Rechtswirkung der Bescheinigung

Die A1-Bescheinigung ist für alle Träger und Gerichte der EU-Mitgliedstaaten verbindlich, solange sie nicht vom ausstellenden Sozialversicherungsträger für un-gültig erklärt oder zurückgezogen wird. Sie gilt bis zum Ablauf des darin ausgewiesenen Gültigkeitsdatums und ist in allen Amtssprachen deckungsgleich aufgebaut, sodass sie problemlos in allen EU-Staaten verwendet werden kann.

Die Bescheinigung sollte vom Erwerbstätigen oder vom Arbeitgeber bereitgehalten werden, um jederzeit den maßgeblichen Sozialversicherungsstatus nachweisen zu können.

Bestimmung des anwendbaren Sozialsystems

Das europäische Gemeinschaftsrecht beinhaltet den Grundsatz, dass für eine erwerbstätige Person die Rechtsvorschriften über soziale Sicherheit desjenigen Staats gelten, in dem die Erwerbstätigkeit ausgeübt wird. Sobald von diesem Grundsatz abgewichen wird, ist die A1-Bescheinigung erforderlich. Folgende Fallkonstellationen kommen hier in Betracht:

Entsendung von Arbeitnehmern

Der Arbeitnehmer wird von seinem Arbeitgeber in einen anderen EU-Staat geschickt, um dort vorübergehend für einen Zeitraum von höchstens 24 Monaten für ihn zu arbeiten. In diesem Fall spricht man von einer „Entsendung“. Sofern alle Bedingungen für eine Entsendung vorliegen, bestätigt die A1-Bescheinigung, dass der Arbeitnehmer weiterhin den Rechtsvorschriften des Staats unterliegt, aus dem er entsendet wurde.

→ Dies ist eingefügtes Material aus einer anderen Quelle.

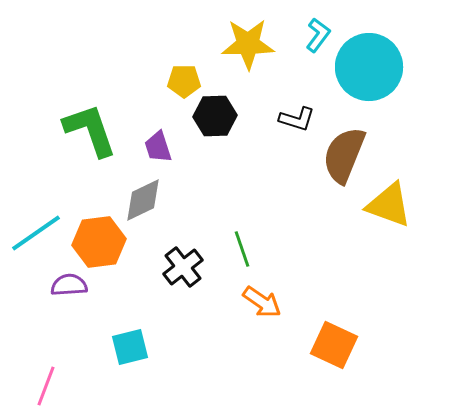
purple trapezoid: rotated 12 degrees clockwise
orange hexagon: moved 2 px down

 Entsendung von Selbständigen

Geht ein Selbständiger seiner Tätigkeit gewöhnlich in einem EU-Staat nach und wechselt er in einen anderen Staat, um dort für einen Zeitraum von maximal 24 Monaten eine ähnliche Tätigkeit auszuüben, bestätigt die A1-Bescheinigung, dass der Selbständige weiterhin den Rechtsvorschriften des Staats unterliegt, aus dem er „sich entsendet“ hat.

Hinweis

Dies gilt dann, wenn alle Bedingungen für eine Entsendung erfüllt sind, auch wenn es in diesem Fall eine „Selbstentsendung“ ist.

Gewöhnliche Beschäftigung in mehreren Ländern

Sofern ein Arbeitnehmer bzw. Selbständiger gewöhnlich gleichzeitig oder abwechselnd in mehr als einem EU-Staat beschäftigt ist, unterliegt er – abhängig vom Einzelfall – entweder den Rechtsvorschriften des Wohnsitzstaats oder des Staats, in dem der eingetragene Sitz oder die Niederlassung seines Arbeitgebers liegt bzw. sich der Mittelpunkt seiner Tätigkeit befindet.

Mischfälle

Wer in verschiedenen EU-Staaten sowohl eine Arbeit­nehmertätigkeit als auch eine selbständige Tätigkeit ausübt, erhält mit der A1-Bescheinigung den Nachweis, dass die Rechtsvorschriften desjenigen Staats vorrangig gelten, in dem die Arbeitnehmertätigkeit ausgeübt wird.

Beamte

Sind Beamte in mehr als einem EU-Staat tätig, wird durch die A1-Bescheinigung bestätigt, dass sie den Rechtsvorschriften der Verwaltungseinheit unterliegen, für die sie tätig sind.

Ausnahmevereinbarungen

Sofern der Erwerbstätige eine Abweichung von den vorgenannten üblichen Zuweisungsregeln beantragt, können die betroffenen EU-Staaten einvernehmlich festlegen, dass ausnahmsweise die Rechtsvorschriften eines anderen Staats (als üblicherweise der Fall) maßgebend sind.

Hinweis

Für den Abschluss von Ausnahmevereinbarungen ist die DVKA zuständig.